3 1/2 Stars (out of 4)

Bark Staring Mad

By Jeffrey M. Anderson

Bong Joon-ho's debut feature isn't as well-known as his next, the hit Memories of Murder (2003), but it shows him already in command of his craft, and with many of his signature themes in place. Barking Dogs Never Bite is set in a huge apartment complex, where Ko Yun-ju (Lee Sung-jae) lives with his beautiful, but demanding pregnant wife, Eun-sil (Kim Ho-jung). He struggles to achieve a position as a professor, but his wife treats him like a servant. The sound of a barking dog makes him snap and he tries to kill it by throwing it off the roof, but instead he starts a long chain of events involving several others (and several dogs).
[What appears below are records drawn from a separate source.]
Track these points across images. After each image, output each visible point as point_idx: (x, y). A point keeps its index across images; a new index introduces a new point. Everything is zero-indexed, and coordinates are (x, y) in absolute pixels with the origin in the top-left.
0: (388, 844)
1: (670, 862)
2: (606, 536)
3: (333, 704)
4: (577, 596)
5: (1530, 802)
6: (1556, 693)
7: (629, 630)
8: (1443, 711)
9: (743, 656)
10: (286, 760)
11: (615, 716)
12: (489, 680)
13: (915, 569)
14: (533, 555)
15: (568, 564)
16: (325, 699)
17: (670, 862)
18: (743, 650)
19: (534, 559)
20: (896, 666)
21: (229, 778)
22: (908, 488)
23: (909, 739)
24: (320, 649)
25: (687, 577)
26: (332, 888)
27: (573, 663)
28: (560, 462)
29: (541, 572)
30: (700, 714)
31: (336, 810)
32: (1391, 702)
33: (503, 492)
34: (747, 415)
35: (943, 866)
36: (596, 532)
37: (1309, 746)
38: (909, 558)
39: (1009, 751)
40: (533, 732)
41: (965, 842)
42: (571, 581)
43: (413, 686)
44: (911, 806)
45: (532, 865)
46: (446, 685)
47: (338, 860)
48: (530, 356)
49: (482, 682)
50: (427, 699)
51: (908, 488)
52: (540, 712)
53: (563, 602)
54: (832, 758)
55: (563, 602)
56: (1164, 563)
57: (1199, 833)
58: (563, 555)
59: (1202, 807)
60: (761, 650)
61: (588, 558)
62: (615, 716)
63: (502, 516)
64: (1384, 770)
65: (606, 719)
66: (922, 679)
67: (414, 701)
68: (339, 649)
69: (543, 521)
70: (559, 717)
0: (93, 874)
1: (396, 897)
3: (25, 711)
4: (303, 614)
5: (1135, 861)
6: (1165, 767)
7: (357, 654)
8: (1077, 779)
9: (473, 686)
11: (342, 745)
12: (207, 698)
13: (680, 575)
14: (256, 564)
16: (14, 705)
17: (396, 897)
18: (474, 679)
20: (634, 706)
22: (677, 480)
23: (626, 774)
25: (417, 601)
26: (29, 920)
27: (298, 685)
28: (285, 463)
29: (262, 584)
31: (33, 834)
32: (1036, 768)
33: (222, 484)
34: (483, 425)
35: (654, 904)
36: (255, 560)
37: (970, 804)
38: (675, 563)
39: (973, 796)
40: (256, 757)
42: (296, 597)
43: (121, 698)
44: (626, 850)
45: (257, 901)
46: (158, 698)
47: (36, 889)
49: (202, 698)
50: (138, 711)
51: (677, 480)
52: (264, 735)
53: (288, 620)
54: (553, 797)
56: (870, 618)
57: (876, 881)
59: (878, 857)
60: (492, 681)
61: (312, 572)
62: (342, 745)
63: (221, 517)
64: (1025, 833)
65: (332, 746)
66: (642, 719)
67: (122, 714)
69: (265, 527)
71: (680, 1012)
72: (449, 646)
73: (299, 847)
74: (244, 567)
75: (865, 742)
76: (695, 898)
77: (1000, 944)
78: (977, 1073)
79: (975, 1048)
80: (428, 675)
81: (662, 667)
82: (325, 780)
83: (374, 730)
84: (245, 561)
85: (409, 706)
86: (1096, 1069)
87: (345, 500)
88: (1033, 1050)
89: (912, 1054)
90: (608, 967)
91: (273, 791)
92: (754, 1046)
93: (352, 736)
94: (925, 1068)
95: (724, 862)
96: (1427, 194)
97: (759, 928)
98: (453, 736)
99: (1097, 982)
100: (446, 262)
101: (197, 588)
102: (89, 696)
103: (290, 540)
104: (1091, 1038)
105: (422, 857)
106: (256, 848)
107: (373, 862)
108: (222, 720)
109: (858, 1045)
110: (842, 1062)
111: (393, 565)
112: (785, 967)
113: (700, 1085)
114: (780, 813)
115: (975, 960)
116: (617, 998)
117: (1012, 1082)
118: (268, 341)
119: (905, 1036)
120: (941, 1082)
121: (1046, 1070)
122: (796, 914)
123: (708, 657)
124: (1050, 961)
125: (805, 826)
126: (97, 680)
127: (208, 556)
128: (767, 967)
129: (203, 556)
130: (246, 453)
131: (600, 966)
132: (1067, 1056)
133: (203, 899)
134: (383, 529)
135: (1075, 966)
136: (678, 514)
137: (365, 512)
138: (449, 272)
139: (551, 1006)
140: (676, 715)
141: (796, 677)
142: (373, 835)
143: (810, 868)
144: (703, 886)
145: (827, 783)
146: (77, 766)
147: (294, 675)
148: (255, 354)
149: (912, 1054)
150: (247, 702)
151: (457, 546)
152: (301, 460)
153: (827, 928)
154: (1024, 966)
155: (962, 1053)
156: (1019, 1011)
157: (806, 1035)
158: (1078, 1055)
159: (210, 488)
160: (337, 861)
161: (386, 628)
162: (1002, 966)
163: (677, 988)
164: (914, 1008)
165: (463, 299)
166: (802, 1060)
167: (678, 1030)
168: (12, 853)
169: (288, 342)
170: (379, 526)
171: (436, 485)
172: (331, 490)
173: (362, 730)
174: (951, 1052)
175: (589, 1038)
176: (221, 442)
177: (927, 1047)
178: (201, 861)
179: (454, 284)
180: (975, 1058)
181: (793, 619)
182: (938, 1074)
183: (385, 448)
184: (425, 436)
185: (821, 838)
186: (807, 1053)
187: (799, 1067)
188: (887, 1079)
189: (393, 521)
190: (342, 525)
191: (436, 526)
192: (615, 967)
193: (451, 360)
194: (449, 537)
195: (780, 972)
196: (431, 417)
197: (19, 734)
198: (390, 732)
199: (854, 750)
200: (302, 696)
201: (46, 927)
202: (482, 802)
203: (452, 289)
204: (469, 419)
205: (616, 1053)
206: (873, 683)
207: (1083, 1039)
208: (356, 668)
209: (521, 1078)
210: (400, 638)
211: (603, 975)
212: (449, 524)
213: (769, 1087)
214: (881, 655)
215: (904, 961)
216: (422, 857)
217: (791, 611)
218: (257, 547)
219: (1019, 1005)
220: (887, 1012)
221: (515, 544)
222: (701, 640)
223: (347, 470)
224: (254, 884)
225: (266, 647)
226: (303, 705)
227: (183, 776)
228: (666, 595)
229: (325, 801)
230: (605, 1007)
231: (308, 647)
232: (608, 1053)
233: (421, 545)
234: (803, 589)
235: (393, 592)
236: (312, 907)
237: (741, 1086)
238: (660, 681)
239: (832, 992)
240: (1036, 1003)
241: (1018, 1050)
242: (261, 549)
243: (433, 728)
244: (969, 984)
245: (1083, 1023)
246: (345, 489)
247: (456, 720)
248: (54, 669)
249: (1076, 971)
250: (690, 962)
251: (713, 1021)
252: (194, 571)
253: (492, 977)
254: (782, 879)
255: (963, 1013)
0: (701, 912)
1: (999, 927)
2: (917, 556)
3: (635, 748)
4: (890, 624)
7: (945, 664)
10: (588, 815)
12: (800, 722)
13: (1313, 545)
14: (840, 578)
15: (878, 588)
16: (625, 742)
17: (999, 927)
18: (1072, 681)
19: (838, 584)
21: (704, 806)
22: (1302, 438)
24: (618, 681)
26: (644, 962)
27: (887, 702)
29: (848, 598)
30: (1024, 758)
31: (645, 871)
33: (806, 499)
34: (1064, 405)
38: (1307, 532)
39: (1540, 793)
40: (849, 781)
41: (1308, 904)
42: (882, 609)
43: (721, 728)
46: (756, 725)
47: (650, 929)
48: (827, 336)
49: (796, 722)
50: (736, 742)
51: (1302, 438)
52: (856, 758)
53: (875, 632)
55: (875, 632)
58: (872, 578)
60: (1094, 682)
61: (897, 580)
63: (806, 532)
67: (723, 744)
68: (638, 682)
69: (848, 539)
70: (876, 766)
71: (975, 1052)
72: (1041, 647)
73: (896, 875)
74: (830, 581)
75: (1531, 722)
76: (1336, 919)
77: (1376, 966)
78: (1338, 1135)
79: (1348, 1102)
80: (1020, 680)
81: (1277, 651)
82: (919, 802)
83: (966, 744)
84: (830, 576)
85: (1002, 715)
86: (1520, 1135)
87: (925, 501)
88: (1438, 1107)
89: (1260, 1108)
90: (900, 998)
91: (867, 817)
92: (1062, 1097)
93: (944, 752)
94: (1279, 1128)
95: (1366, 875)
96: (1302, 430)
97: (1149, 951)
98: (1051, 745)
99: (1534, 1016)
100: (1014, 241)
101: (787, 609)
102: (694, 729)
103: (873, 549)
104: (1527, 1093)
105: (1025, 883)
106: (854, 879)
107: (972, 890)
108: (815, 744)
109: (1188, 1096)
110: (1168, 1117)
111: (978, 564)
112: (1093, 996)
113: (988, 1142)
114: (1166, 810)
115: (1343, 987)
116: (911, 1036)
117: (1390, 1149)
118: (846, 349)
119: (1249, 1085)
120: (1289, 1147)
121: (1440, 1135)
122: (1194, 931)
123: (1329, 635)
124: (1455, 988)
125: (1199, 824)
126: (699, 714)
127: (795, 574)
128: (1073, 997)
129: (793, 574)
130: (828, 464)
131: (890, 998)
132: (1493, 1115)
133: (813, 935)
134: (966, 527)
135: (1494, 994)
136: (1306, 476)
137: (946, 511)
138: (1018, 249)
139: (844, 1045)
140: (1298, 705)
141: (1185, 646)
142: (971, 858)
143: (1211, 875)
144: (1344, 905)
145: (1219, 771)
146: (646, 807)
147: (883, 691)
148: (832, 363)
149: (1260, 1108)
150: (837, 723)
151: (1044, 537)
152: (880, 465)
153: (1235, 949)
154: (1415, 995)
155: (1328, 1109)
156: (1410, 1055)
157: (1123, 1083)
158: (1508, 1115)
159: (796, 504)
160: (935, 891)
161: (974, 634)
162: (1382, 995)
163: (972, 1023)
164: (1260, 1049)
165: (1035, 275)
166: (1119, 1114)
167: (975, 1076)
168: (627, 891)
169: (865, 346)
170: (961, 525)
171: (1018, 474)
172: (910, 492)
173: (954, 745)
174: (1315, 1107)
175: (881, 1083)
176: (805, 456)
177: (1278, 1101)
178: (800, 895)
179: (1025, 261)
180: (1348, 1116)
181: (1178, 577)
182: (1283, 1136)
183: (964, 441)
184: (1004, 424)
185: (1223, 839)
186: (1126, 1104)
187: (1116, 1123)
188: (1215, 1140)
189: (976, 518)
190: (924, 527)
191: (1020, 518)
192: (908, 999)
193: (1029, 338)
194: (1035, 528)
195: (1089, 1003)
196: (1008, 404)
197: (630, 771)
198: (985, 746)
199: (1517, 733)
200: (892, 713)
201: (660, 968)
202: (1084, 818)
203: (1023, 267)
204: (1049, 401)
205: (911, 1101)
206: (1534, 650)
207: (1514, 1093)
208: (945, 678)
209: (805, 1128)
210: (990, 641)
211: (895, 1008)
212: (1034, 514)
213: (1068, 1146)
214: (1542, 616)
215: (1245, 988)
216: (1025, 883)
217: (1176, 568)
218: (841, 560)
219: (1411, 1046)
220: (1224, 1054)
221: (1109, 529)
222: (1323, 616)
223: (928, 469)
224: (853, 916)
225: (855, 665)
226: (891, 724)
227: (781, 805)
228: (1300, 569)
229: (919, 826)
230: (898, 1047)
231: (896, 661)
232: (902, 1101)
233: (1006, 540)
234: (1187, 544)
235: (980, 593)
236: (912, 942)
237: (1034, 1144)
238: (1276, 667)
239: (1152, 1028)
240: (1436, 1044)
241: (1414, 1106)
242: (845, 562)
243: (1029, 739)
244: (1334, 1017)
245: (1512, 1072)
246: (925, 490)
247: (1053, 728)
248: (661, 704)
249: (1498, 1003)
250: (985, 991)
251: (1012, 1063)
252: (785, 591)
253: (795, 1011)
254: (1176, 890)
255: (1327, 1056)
Bae Doona (later in American films like Cloud Atlas and Jupiter Ascending) plays a clerk at the apartment complex, who helps put up posters for missing dogs; her best friend (Go Soo-hee) is a sullen toy store owner. Bong's sense of place is not only vivid and memorable, but it ties inexorably into his themes. The big apartment building is a soulless hunk of brick, but it also contains many moving parts. He also slyly transforms the movie from what seems to be a dark comedy into something quite a bit more powerful, a squirmy look at the dark underbellies of humans, and the monsters we can turn into without even realizing it.